• [Source extract]:
· · · · ·
What would happen if the power went out for good? It’s not a question many of us contemplate, probably because the answer is not reassuring.
It turns out that the power grid is quite vulnerable. There are a number of realistic scenarios that could bring it down, not just for a few days, but indefinitely. In addition to that, modern civilization depends on electricity. That is not a figure of speech. We have come to depend on electricity for food and water.
Because of this vulnerability, we have an opportunity to bring the left and the right together to create a more secure future with renewable energy. This synergism arises from the right’s concern about national security and the left’s concern about the environment.
There are many government, scientific and industry reports that detail how vulnerable our centralized power grid is to catastrophic failure. The title of the most interesting report, published in 2008 by the Congressional EMP Commission, is a mouthful: Report of the Commission to Assess the Threat to the United States from Electromagnetic Pulse (EMP) Attack. The popular vision of an EMP attack is that of a nuclear warhead detonated hundreds of kilometers above the Earth’s surface. The pulse of electromagnetic energy would wreak havoc on the electronics that are critical to the nation’s infrastructure.
Lest talk of such a catastrophe be dismissed as fear mongering, keep in mind that the weaknesses that make the power grid vulnerable to an EMP attack are the same weaknesses that make it vulnerable to a cyberattack or to a solar storm.
· · · · ·
• [Given data]:
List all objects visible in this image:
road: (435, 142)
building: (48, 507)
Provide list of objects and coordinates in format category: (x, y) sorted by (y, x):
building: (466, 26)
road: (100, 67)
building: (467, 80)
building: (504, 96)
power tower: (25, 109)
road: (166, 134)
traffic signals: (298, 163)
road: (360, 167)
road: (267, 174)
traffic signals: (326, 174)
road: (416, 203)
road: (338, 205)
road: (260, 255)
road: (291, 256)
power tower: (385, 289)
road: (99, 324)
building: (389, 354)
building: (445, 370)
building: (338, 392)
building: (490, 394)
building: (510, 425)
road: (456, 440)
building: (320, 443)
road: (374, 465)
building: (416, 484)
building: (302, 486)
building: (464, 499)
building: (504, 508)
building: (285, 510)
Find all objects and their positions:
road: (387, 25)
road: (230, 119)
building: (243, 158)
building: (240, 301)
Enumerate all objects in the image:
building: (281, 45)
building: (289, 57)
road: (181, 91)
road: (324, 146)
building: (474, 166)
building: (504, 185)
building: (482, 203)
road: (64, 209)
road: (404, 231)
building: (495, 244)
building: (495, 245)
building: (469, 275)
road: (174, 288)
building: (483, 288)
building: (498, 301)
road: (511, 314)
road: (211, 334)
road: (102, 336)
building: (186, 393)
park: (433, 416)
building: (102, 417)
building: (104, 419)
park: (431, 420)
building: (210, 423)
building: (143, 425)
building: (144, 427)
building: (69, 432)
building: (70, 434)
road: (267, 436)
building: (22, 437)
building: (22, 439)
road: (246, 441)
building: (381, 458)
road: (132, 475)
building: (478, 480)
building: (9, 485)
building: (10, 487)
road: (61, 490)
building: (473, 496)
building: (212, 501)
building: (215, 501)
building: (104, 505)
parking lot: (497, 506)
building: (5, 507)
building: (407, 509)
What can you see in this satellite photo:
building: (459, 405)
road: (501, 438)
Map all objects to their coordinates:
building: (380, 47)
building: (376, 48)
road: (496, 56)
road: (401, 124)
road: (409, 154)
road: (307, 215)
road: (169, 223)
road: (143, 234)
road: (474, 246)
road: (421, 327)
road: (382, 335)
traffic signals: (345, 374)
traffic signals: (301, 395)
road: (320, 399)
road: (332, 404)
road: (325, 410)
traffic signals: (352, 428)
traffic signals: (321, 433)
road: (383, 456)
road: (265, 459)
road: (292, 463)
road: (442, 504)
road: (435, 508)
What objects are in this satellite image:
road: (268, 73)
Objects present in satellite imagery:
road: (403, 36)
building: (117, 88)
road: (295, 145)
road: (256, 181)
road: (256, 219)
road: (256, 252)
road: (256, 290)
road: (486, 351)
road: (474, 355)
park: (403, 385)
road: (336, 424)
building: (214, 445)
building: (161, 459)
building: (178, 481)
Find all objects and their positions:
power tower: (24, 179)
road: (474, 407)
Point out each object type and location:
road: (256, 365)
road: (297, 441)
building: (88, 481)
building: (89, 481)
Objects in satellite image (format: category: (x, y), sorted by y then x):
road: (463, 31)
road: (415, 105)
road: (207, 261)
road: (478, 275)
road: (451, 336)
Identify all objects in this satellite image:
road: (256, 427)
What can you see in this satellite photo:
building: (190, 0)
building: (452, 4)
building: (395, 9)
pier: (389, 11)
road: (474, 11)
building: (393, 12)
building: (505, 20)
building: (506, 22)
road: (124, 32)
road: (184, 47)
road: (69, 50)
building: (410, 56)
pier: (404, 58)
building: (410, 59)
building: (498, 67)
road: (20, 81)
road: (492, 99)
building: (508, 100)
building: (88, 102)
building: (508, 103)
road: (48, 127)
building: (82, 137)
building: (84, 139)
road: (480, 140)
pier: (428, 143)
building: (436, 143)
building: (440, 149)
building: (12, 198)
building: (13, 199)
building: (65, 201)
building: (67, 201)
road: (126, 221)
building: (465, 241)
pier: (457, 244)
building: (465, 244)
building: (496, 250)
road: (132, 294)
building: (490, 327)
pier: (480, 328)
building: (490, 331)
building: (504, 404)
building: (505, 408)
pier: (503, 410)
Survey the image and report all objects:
· · · · ·
• [Goal]: Extract the passage of the power grid article from "There are many" to "the nation’s infrastructure.", copying the words without any change.

• [Result of the task]:
There are many government, scientific and industry reports that detail how vulnerable our centralized power grid is to catastrophic failure. The title of the most interesting report, published in 2008 by the Congressional EMP Commission, is a mouthful: Report of the Commission to Assess the Threat to the United States from Electromagnetic Pulse (EMP) Attack. The popular vision of an EMP attack is that of a nuclear warhead detonated hundreds of kilometers above the Earth’s surface. The pulse of electromagnetic energy would wreak havoc on the electronics that are critical to the nation’s infrastructure.